• What needs to be done: An exact transcription of all the records is required, minus the images.

• Camera settings data:
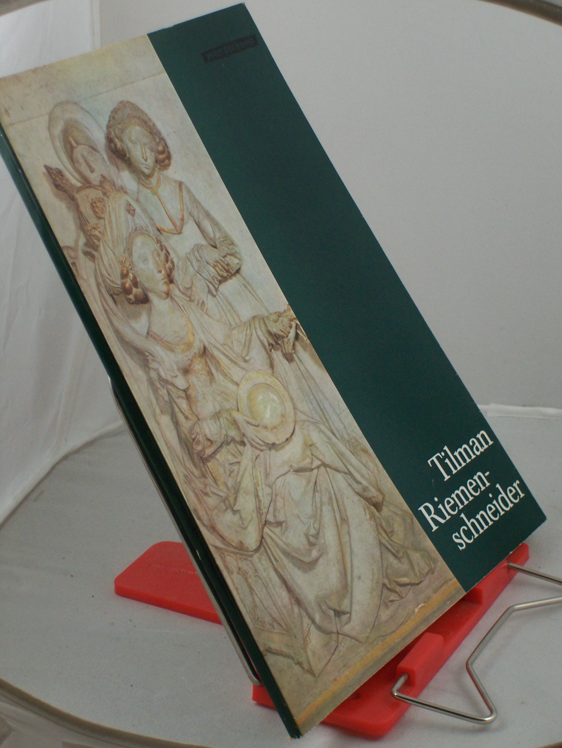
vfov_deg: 19.2
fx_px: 2205
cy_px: 374
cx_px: 281
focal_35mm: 102
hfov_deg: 14.5
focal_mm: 16.8
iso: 160
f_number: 4.6
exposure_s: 1/80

• Problem solution:
vfov_deg: 19.2
fx_px: 2205
cy_px: 374
cx_px: 281
focal_35mm: 102
hfov_deg: 14.5
focal_mm: 16.8
iso: 160
f_number: 4.6
exposure_s: 1/80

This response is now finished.